Your answer is essentially equivalent to the comments by Wiktor Stribiżew and Andrea Corbellini (though I like the phrasing of Andrea's comment slightly better than yours). That means there might have been a decent case for removing the comments as "No Longer Needed". However, reconstituting the history of the Q&A from your question here and Cody's answer leads me to conclude that you went about it the wrong way, and the outcome being discussed here is unsurprising. Allow me to explain:

  • Though you made your answer community wiki, the answer itself does not mention Wiktor and Andrea's comments. Doing that would have made your intent clearer (in addition to being good attribution etiquette). Changing the opening sentence to "As Wiktor Stribiżew and Andrea Corbellini have pointed out in comments, [...]" would have been enough (the link to the regex reference could have been inlined into the following sentence).

  • In a similar way, while your first custom flag pointedly notes that "there exists an answer posted as an answer", it doesn't mention your answer was intended to replace the comments. I believe something like "I have posted an answer equivalent to the comments by Wiktor Stribiżew and Andrea Corbellini, and so it is fine to remove those comments now" would have been far more likely to lead to the outcome you desired. As it actually happened, you were, in effect, asking the mods to make a snap judgement on the technical equivalence between answer and comments, when the responsibility of clarifying that falls squarely on the shoulders of the flag caster.

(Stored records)
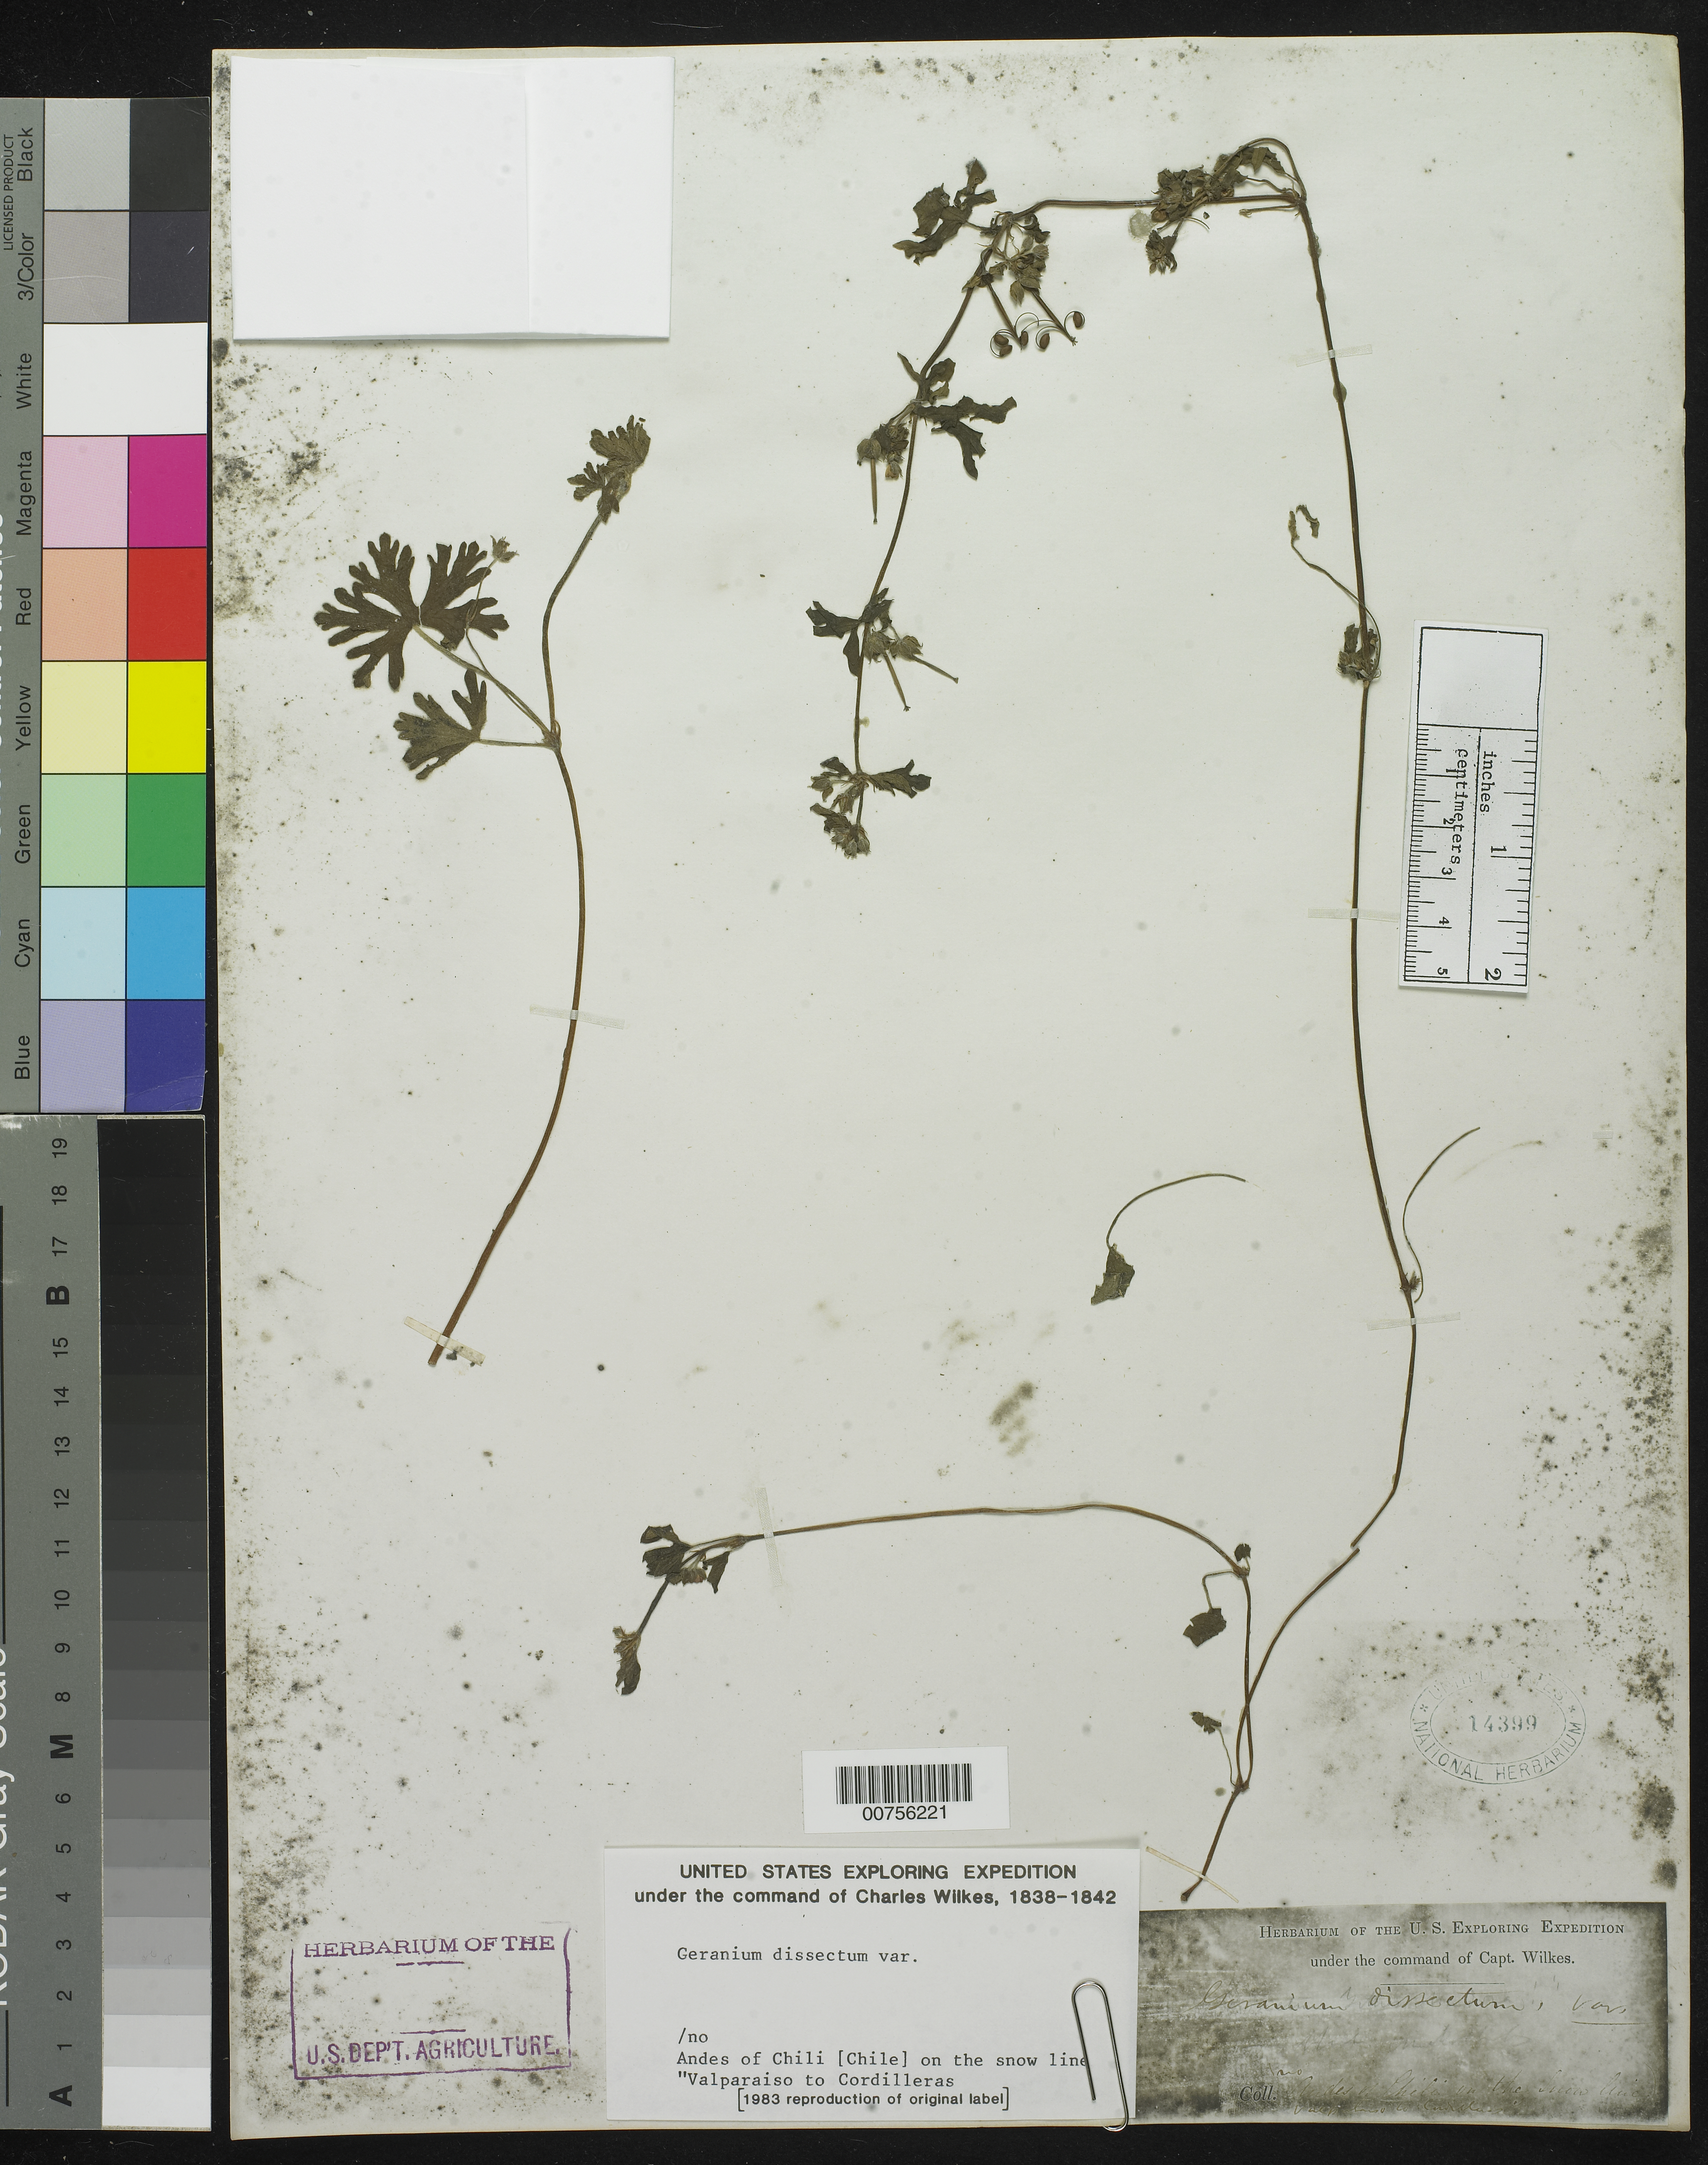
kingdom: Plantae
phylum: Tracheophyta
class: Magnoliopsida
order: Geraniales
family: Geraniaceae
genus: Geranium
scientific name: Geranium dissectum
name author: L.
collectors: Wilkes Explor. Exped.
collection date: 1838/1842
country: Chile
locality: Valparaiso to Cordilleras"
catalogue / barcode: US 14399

> [Directions for this task]:
In the text about removing comments, whose comments is the answer said to be essentially equivalent to?

> [Exercise result]:
Wiktor Stribiżew and Andrea Corbellini